Leveraging the Into Trait

We previously discussed using the Into trait to convert a &str into a String. We can also use the Into trait to convert the &str or String into the proper Cow variant. By calling .into() the compiler will perform the conversion automatically. Using .into() will not speed up or slow down the code. It is simply an option to avoid having to specify Cow::Owned or Cow::Borrowed explicitly.

fn remove_spaces<'a>(input: &'a str) -> Cow<'a, str> {
    if input.contains(' ') {
        let mut buf = String::with_capacity(input.len());
        let v: Vec<char> = input.chars().collect();

        for c in v {
            if c != ' ' {
                buf.push(c);
            }
        }

        return buf.into();
    }
    return input.into();
}

We can also clean this up a bit using just iterators:

fn remove_spaces<'a>(input: &'a str) -> Cow<'a, str> {
    if input.contains(' ') {
        input
        .chars()
        .filter(|&x| x != ' ')
        .collect::<std::string::String>()
        .into()
    } else {
        input.into()
    }
}

Real World Uses of Cow

My example of removing spaces may seem a bit contrived, but there are some great real-world applications of this strategy. Inside of Rust core there is a function that converts bytes to UTF-8 in a lossy manner and a function that will translate CRLF to LF. Both of these functions have a case where a &str can be returned in the optimal case and another case where a String has to be allocated. Other examples I can think of are properly encoding an xml/html string or properly escaping a SQL query. In many cases, the input is already properly encoded or escaped. In those cases, it is better to just return the input string back to the caller. When the input does need to be modified we are forced to allocate new memory, in the form of a String buffer, and return that to the caller.

Why use String::with_capacity() ?

While we are on the topic of efficient memory management, notice that I used String::with_capacity() instead of String::new() when creating the string buffer. You can use String::new() instead of String::with_capacity(), but it is more efficient to allocate memory for the buffer all at once instead of re-allocating memory as we push more chars onto the buffer. Let us walk through what Rust does when we use String::new() and then push characters onto the string.

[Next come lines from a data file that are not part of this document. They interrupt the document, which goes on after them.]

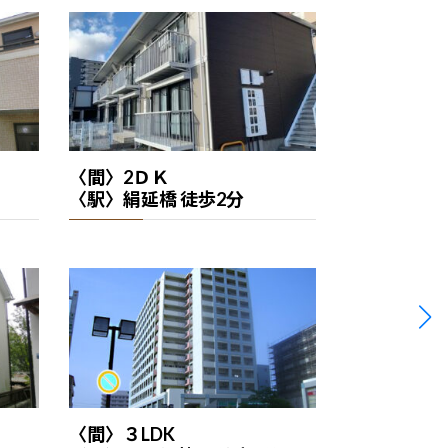
〈間〉2ＤＫ
〈駅〉絹延橋 徒歩2分
〈間〉３LDK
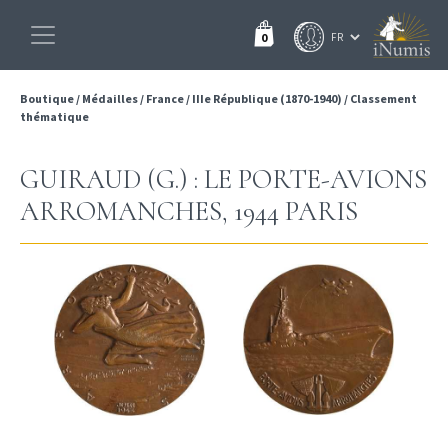
0
Boutique
/
Médailles
/
France
/
IIIe République (1870-1940)
/
Classement
thématique
GUIRAUD (G.) : LE PORTE-AVIONS
ARROMANCHES, 1944 PARIS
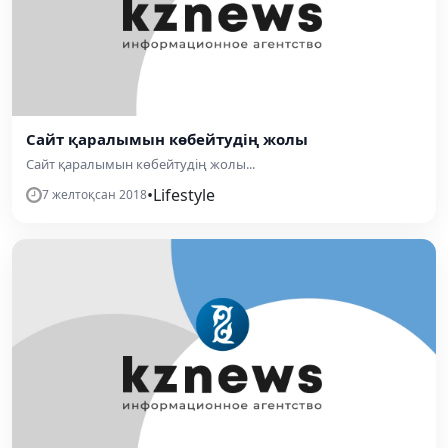
Сайт қаралымын көбейтудің жолы
Сайт қаралымын көбейтудің жолы...
•
Lifestyle
7 желтоқсан 2018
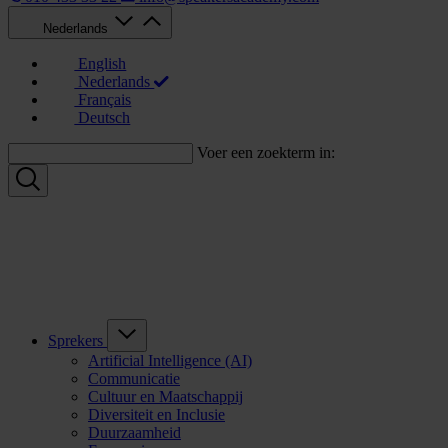
Nederlands
English
Nederlands
Français
Deutsch
Voer een zoekterm in:
Sprekers
Artificial Intelligence (AI)
Communicatie
Cultuur en Maatschappij
Diversiteit en Inclusie
Duurzaamheid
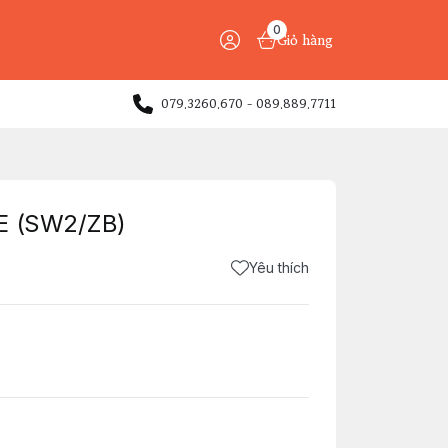
0
Giỏ hàng
079.3260.670 - 089.889.7711
PE (SW2/ZB)
Yêu thích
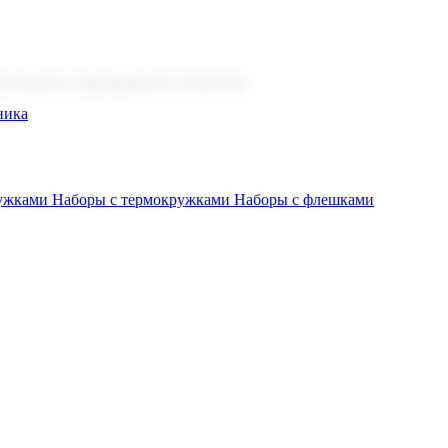
 бизнеса, мероприятия и клиентов.
ника
ружками
Наборы с термокружками
Наборы с флешками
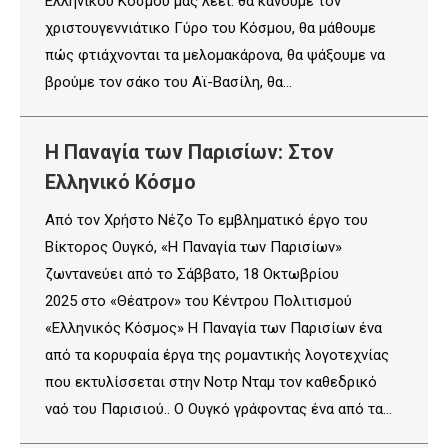
Ελληνικού Κόσμου μας λέει: θα κάνουμε τον
χριστουγεννιάτικο Γύρο του Κόσμου, θα μάθουμε
πώς φτιάχνονται τα μελομακάρονα, θα ψάξουμε να
βρούμε τον σάκο του Αϊ-Βασίλη, θα…
Η Παναγία των Παρισίων: Στον
Ελληνικό Κόσμο
Από τον Χρήστο Νέζο Το εμβληματικό έργο του
Βίκτορος Ουγκό, «Η Παναγία των Παρισίων»
ζωντανεύει από το Σάββατο, 18 Οκτωβρίου
2025 στο «Θέατρον» του Κέντρου Πολιτισμού
«Ελληνικός Κόσμος» Η Παναγία των Παρισίων ένα
από τα κορυφαία έργα της ρομαντικής λογοτεχνίας
που εκτυλίσσεται στην Νοτρ Νταμ τον καθεδρικό
ναό του Παρισιού.. Ο Ουγκό γράφοντας ένα από τα…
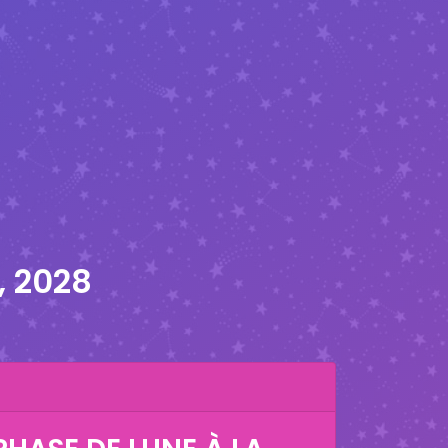
, 2028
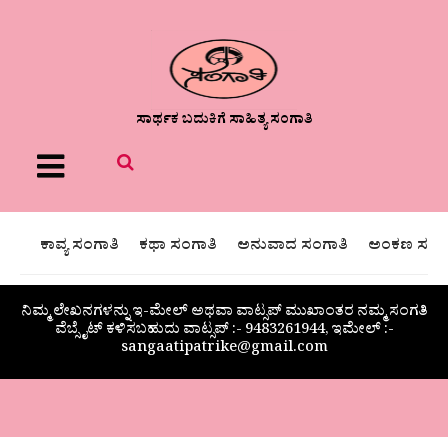
ಸಾರ್ಥಕ ಬದುಕಿಗೆ ಸಾಹಿತ್ಯ ಸಂಗಾತಿ
Menu
ಕಾವ್ಯ ಸಂಗಾತಿ
ಕಥಾ ಸಂಗಾತಿ
ಅನುವಾದ ಸಂಗಾತಿ
ಅಂಕಣ ಸಂಗಾ
ನಿಮ್ಮ ಲೇಖನಗಳನ್ನು ಇ-ಮೇಲ್ ಅಥವಾ ವಾಟ್ಸಪ್ ಮುಖಾಂತರ ನಮ್ಮ ಸಂಗತಿ
ವೆಬ್ಸೈಟ್ ಕಳಿಸಬಹುದು ವಾಟ್ಸಪ್‌ :- 9483261944, ಇಮೇಲ್ :-
sangaatipatrike@gmail.com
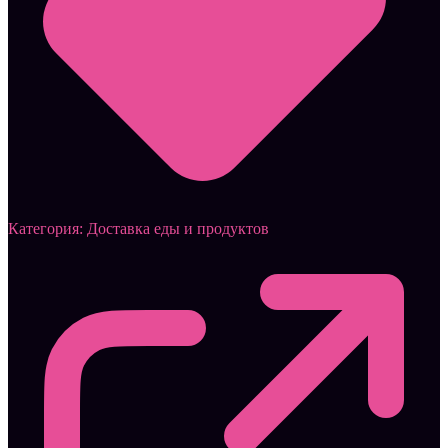
Категория:
Доставка еды и продуктов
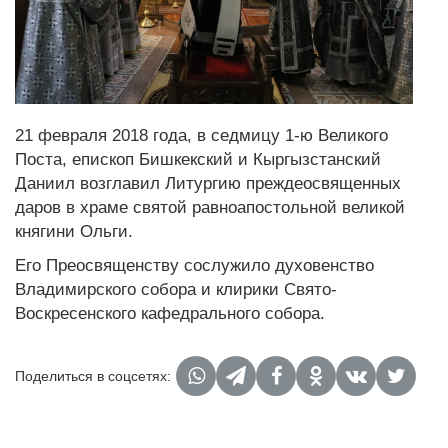
21 февраля 2018 года, в седмицу 1-ю Великого
Поста, епископ Бишкекский и Кыргызстанский
Даниил возглавил Литургию преждеосвященных
даров в храме святой равноапостольной великой
княгини Ольги.
Его Преосвященству сослужило духовенство
Владимирского собора и клирики Свято-
Воскресенского кафедрального собора.
Поделиться в соцсетях:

A String is really a Vec of UTF-8 code points. When String::new() is called, Rust creates a vector with zero bytes of capacity. If we then push the character a onto the string buffer, like input.push('a') , Rust has to increase the capacity of the vector. In this case, it will allocate 2 bytes of memory. As we push more characters and exceed the capacity, Rust will double the size of the string by re-allocating memory. It will continue to double the size each time the capacity is exceeded. The sequence of memory allocation is 0, 2, 4, 8, 16, 32 ... 2^n where n is the number of times Rust detected that capacity was exceeded. Re-allocating memory is really slow (edit: kmc_v3 explained that it might not be as slow as I thought). Not only does Rust have to ask the kernel for new memory, it must also copy the contents of the vector from the old memory space to the new memory space. Check out the source code for Vec::push to see the resizing logic first-hand.

In general, we want to allocate new memory only when we need it and only allocate as much as we need. For small strings, like remove_spaces("Herman Radtke"), the overheard of re-allocating memory is not a big deal. What if I wanted to remove all of the spaces in each JavaScript file for my website? The overhead of re-allocating memory for a buffer is much higher. When pushing data onto a vector (String or otherwise) it can be a good idea to specify a capacity to start with. The best situation is when you already know the length and the capacity can be exactly set. The code comments for Vec give a similar warning.